■ **What to do**:
The required output is the lines from the one with "теплообменники" through the end of the data, repeated verbatim, with no pictures included.

■ **The data**:
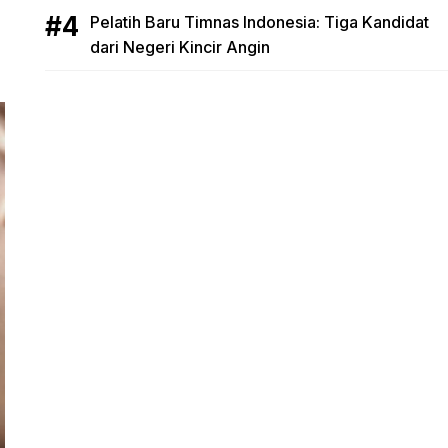
Pelatih Baru Timnas Indonesia: Tiga Kandidat
dari Negeri Kincir Angin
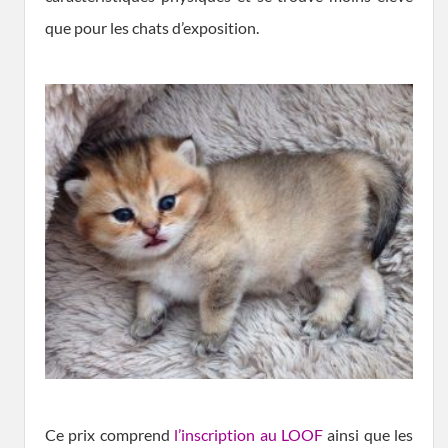
que pour les chats d’exposition.
Ce prix comprend
l’inscription au LOOF
ainsi que les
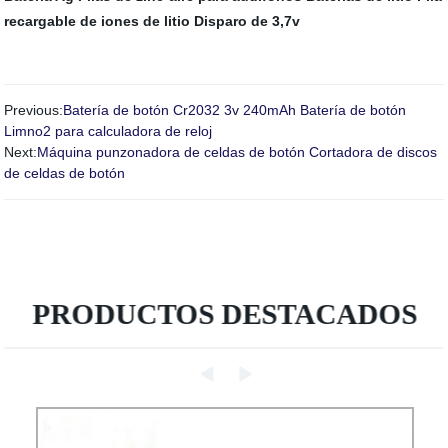
recargable de iones de litio
Disparo de 3,7v
Previous:
Batería de botón Cr2032 3v 240mAh Batería de botón
Limno2 para calculadora de reloj
Next:
Máquina punzonadora de celdas de botón Cortadora de discos
de celdas de botón
PRODUCTOS DESTACADOS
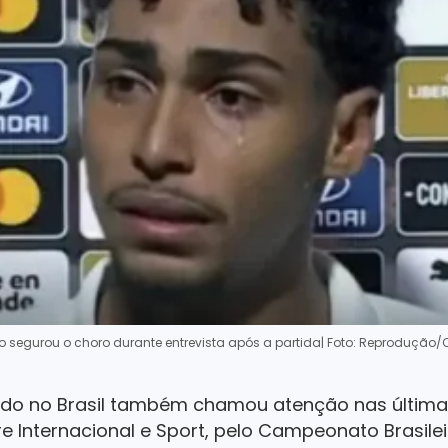
o segurou o choro durante entrevista após a partida
| Foto: Reprodução
rado no Brasil também chamou atenção nas última
e Internacional e Sport, pelo Campeonato Brasilei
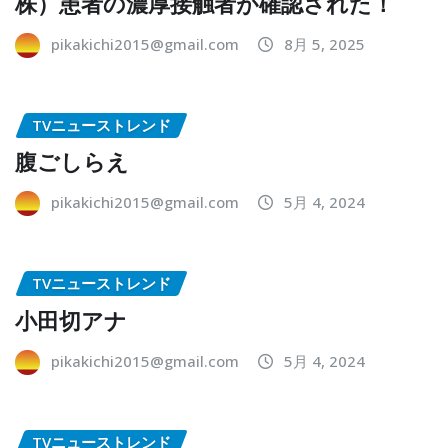
株）患者の濃厚接触者が確認された！
pikakichi2015@gmail.com
8月 5, 2025
TVニューストレンド
腹ごしらえ
pikakichi2015@gmail.com
5月 4, 2024
TVニューストレンド
小田切アナ
pikakichi2015@gmail.com
5月 4, 2024
TVニューストレンド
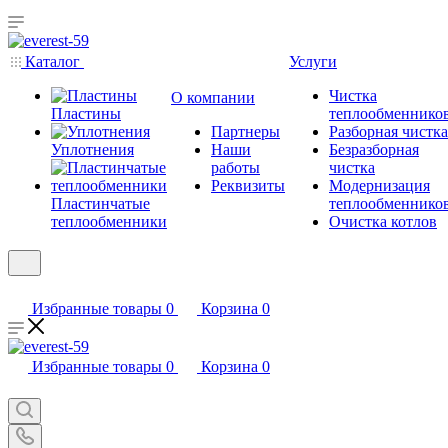
Каталог
Услуги
Чистка
О компании
Пластины
теплообменнико
Партнеры
Разборная чистка
Уплотнения
Наши
Безразборная
работы
чистка
Реквизиты
Модернизация
Пластинчатые
теплообменнико
теплообменники
Очистка котлов
Избранные товары
0
Корзина
0
Избранные товары
0
Корзина
0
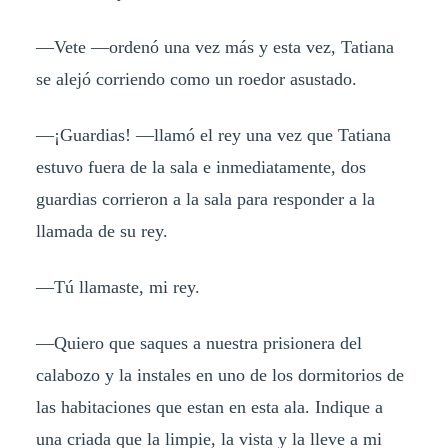
—Vete —ordenó una vez más y esta vez, Tatiana
se alejó corriendo como un roedor asustado.
—¡Guardias! —llamó el rey una vez que Tatiana
estuvo fuera de la sala e inmediatamente, dos
guardias corrieron a la sala para responder a la
llamada de su rey.
—Tú llamaste, mi rey.
—Quiero que saques a nuestra prisionera del
calabozo y la instales en uno de los dormitorios de
las habitaciones que estan en esta ala. Indique a
una criada que la limpie, la vista y la lleve a mi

■ **Result of this exercise**:
теплообменники
Очистка котлов
Избранные товары
0
Корзина
0
Избранные товары
0
Корзина
0
—Vete —ordenó una vez más y esta vez, Tatiana
se alejó corriendo como un roedor asustado.
—¡Guardias! —llamó el rey una vez que Tatiana
estuvo fuera de la sala e inmediatamente, dos
guardias corrieron a la sala para responder a la
llamada de su rey.
—Tú llamaste, mi rey.
—Quiero que saques a nuestra prisionera del
calabozo y la instales en uno de los dormitorios de
las habitaciones que estan en esta ala. Indique a
una criada que la limpie, la vista y la lleve a mi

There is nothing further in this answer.